Ainda tem outro detalhe que faz toda a diferença. Os prazos estabelecidos para inscrever os segurados especiais no Cadastro Nacional dos Segurados da Previdência Rural, vinculado ao Ministério da Economia: até 1º de janeiro de 2020. “Esse prazo inviabiliza também porque em 10 anos não se evoluiu mais de 10% dos segurados especiais. Como é que em 1 ano, ele quer cadastrar todos os segurados especiais?”, questiona Adelson.
Para coroar... um super perigo! – A PEC traz entre suas cláusulas a intenção de tornar possível alterar a lei da previdência através de leis complementares que, para serem aprovadas, precisam apenas do ‘sim’ de metade mais um dos deputados e senadores. Isso acaba flexibilizando o rigor na tramitação no Congresso Federal se comparado às PECs, que hoje precisam de 3/5 dos votos da Câmara e do Senado, em duas votações em cada Casa.
A resistência - Em Pernambuco, audiências públicas regionais estão sendo agendadas para chamar atenção de deputados estaduais, federais, prefeitos, vereadores, senadores e a sociedade em geral. As organizações da sociedade civil envolvida na articulação das audiências públicas, entre elas a Fetape, esperam mobilizar mais de duas mil pessoas em três regiões do estado: Sertão, Agreste e Zona da Mata.
A jovem Jaqueline da Silva, de 21 anos, veio do município de Belo Jardim acompanhando a mãe.

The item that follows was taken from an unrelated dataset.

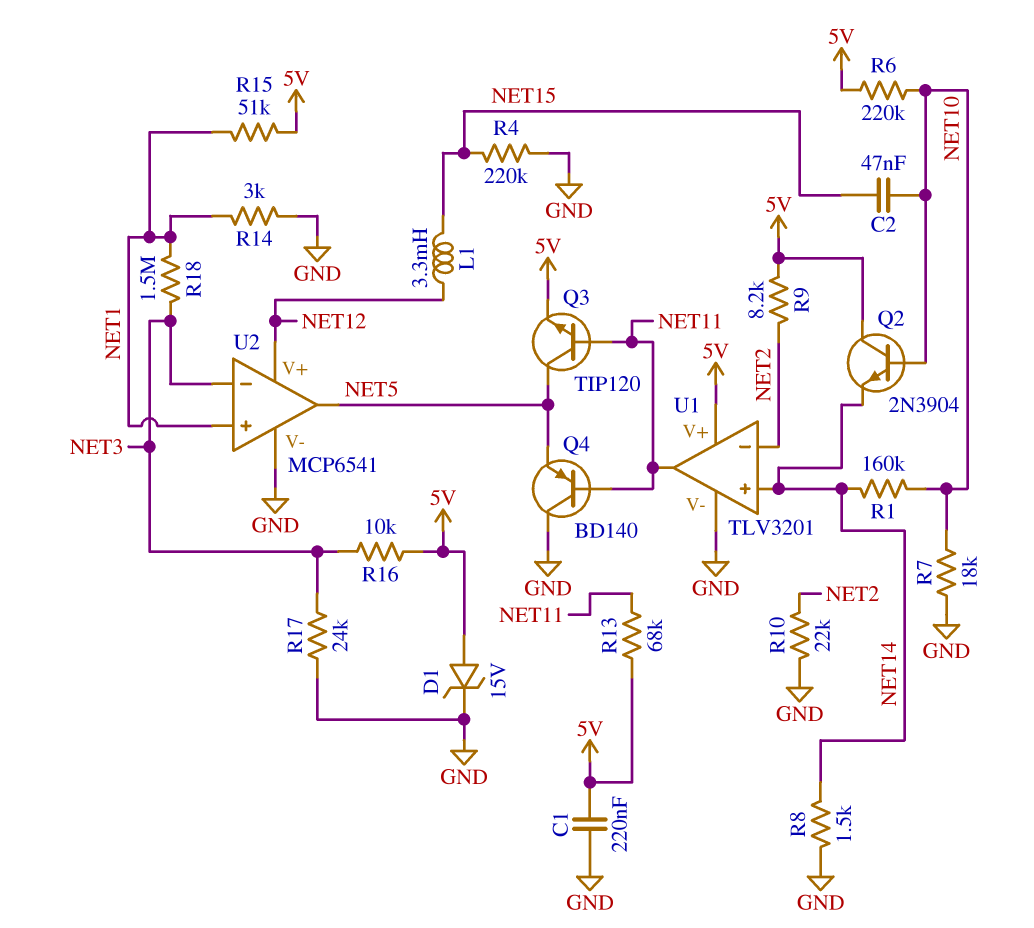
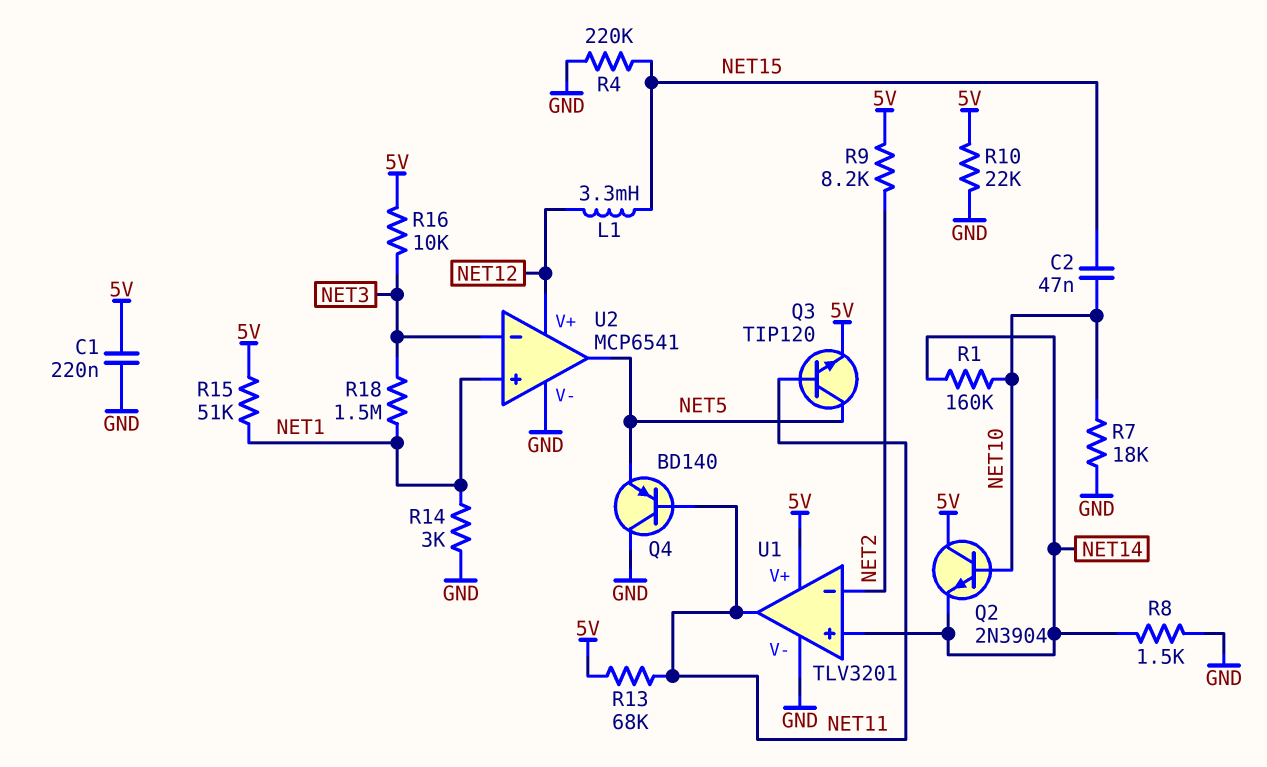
D1: zener 15V (A 5V, K GND) -> none
R6: 220k (5V, NET10) -> none
R10: 22k (GND, NET2) -> 22k (5V, GND)
R17: 24k (GND, NET3) -> none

Filha de agricultores, a estudante do curso técnico de Informática chegou com dúvidas a respeito do seu futuro. O medo de não poder se aposentar é uma preocupação da agricultora. “Eu quero entender essa luta da gente porque também sou agricultora. Temos que lutar por tudo que nos pertence”, afirma Jaqueline.
Amanhã (22) será o Dia Nacional de Luta em Defesa da Previdência. Estão previstos atos em mais de 100 cidades do país com o objetivo de pressionar o governo para paralisação da proposta.